Exercise materials »
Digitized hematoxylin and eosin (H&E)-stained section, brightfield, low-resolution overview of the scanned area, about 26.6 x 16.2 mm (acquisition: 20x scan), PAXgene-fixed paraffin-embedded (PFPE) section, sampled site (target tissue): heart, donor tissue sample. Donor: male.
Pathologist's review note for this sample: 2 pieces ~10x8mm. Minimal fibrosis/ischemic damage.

---

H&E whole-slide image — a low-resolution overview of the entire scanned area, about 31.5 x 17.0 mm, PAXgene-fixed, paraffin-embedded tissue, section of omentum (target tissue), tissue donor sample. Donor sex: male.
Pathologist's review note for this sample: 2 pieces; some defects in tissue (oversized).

---

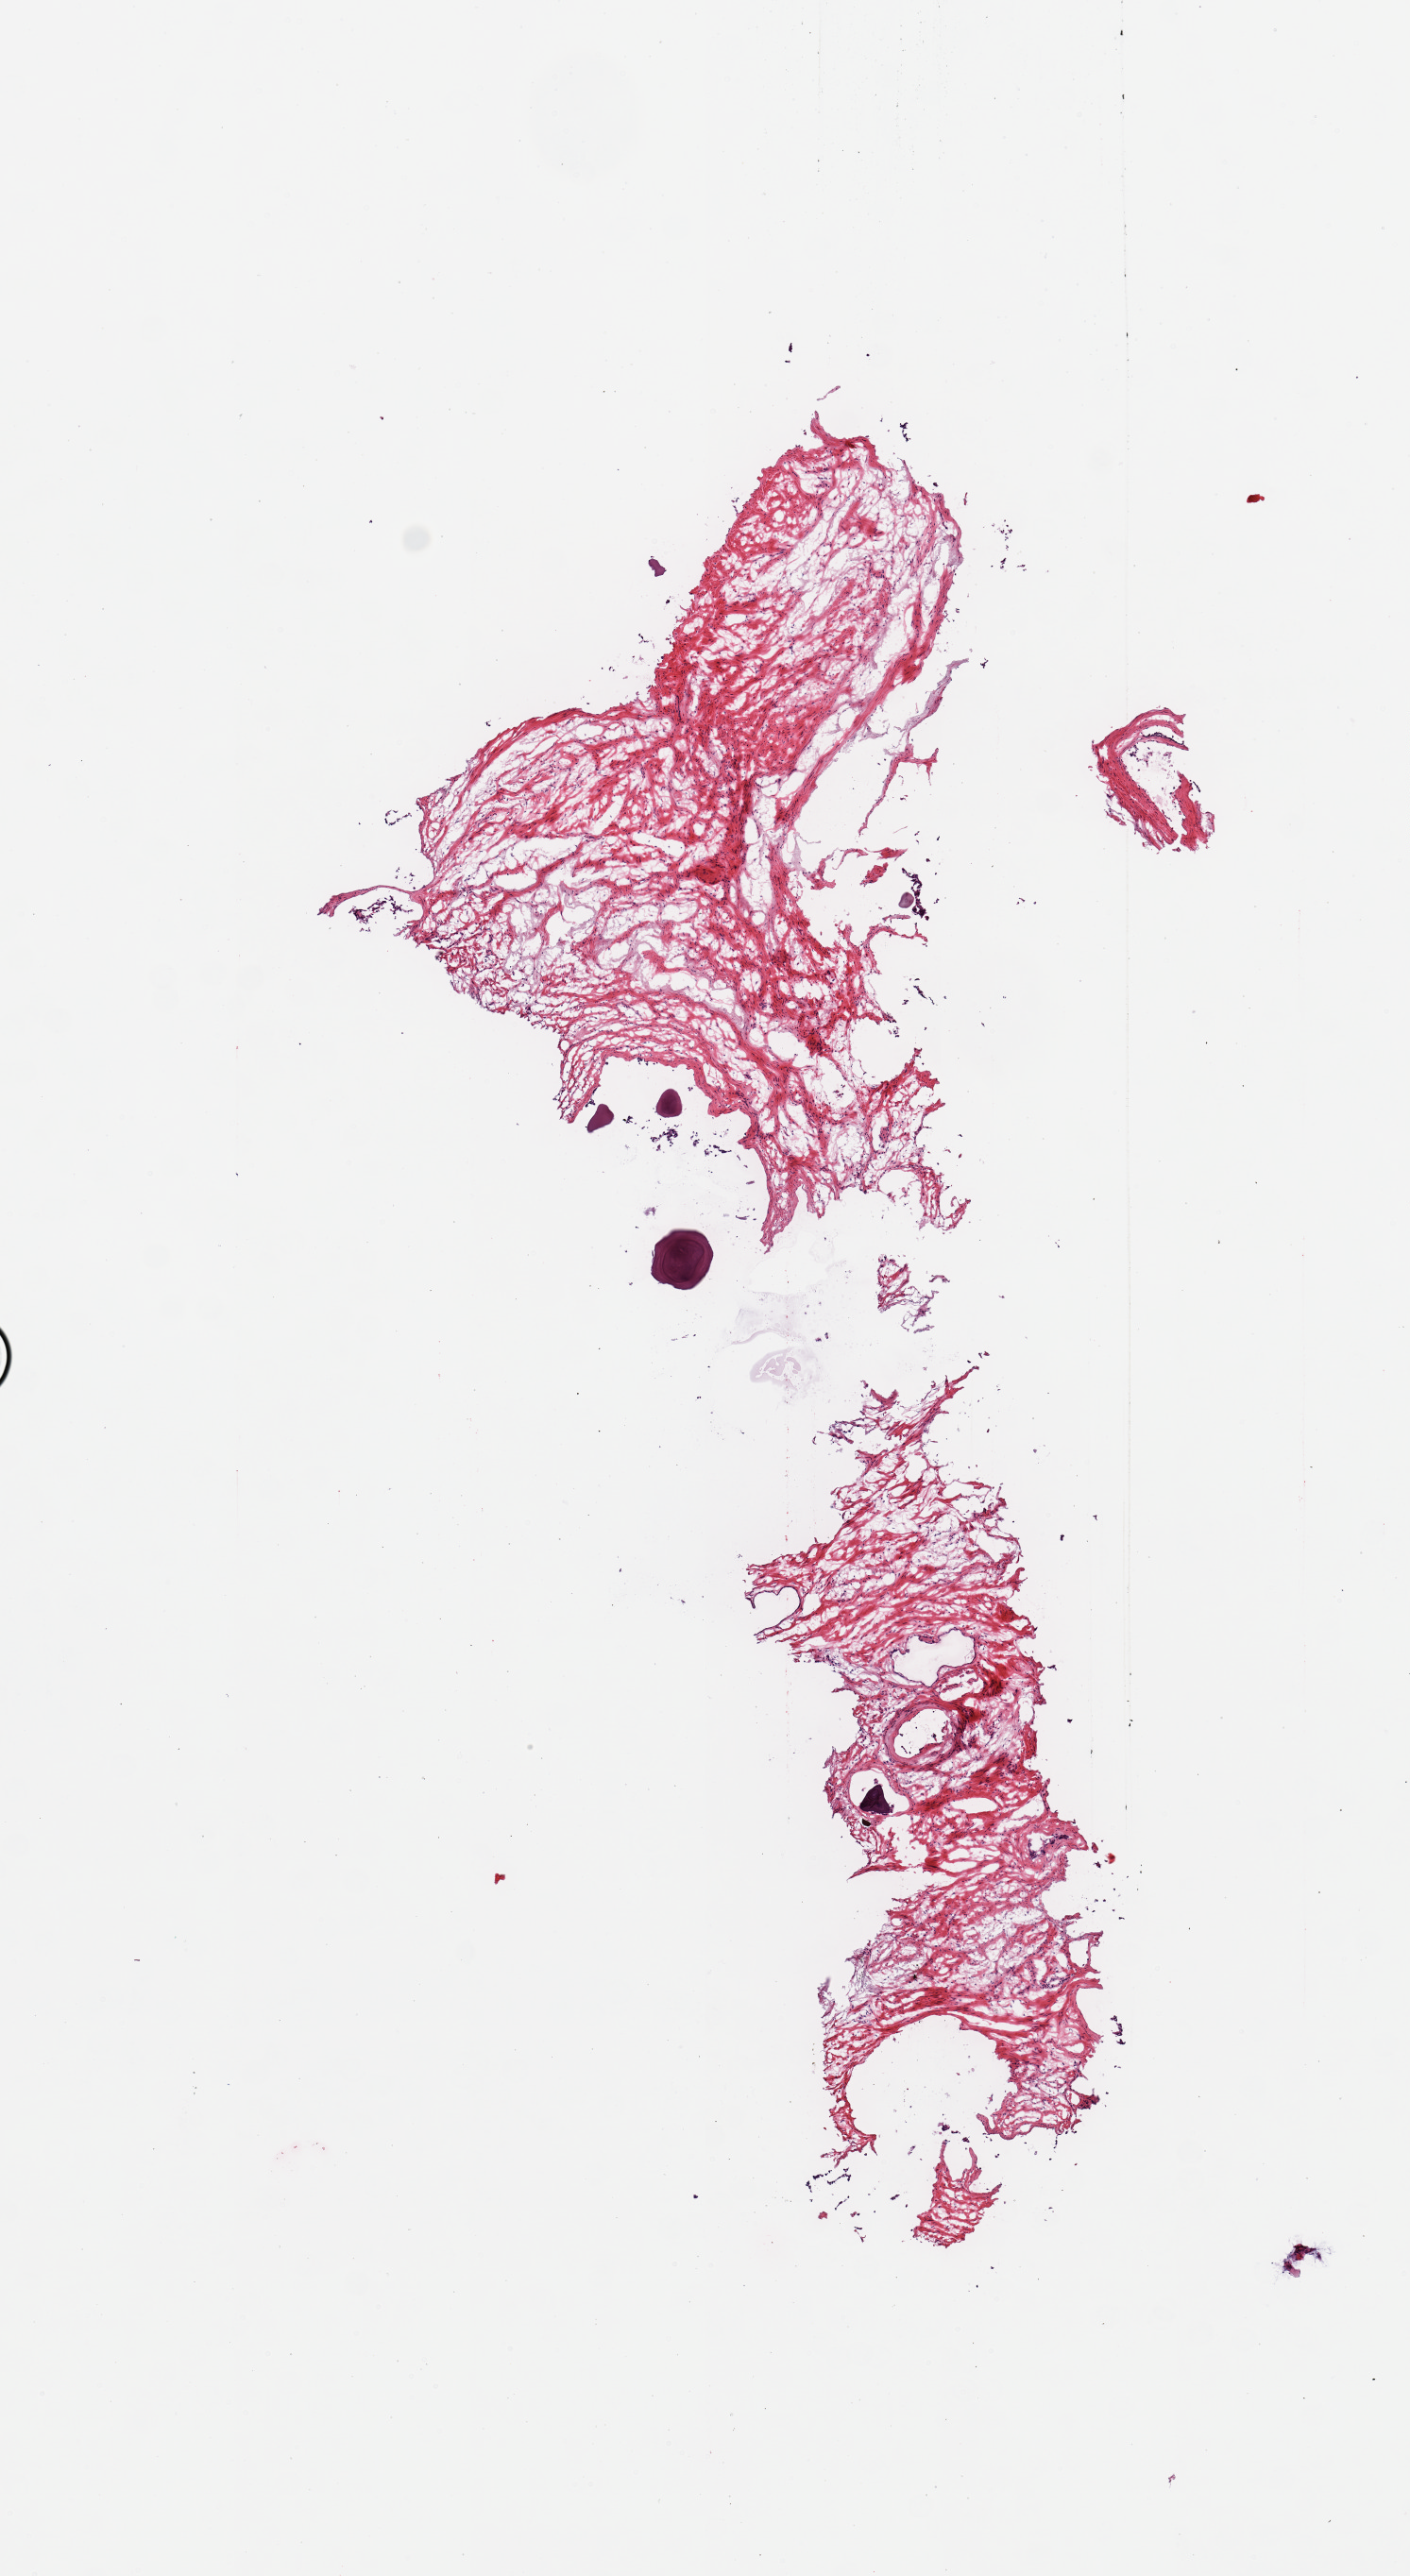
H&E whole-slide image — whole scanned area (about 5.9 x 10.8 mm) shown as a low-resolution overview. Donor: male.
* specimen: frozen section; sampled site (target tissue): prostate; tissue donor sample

What this task involves »
Your answer must be every line from the entries that contains the string "review", copied as it stands.

Response box »
Pathologist's review note for this sample: 2 pieces ~10x8mm. Minimal fibrosis/ischemic damage.
Pathologist's review note for this sample: 2 pieces; some defects in tissue (oversized).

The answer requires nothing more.